## What is being asked:
Set down all the data again. Change nothing.

## Data for review:

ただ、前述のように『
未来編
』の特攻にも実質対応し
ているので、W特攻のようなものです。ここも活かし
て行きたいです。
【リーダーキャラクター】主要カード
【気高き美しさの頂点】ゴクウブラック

## Result for this exercise:
ただ、前述のように『
未来編
』の特攻にも実質対応し
ているので、W特攻のようなものです。ここも活かし
て行きたいです。
【リーダーキャラクター】主要カード
【気高き美しさの頂点】ゴクウブラック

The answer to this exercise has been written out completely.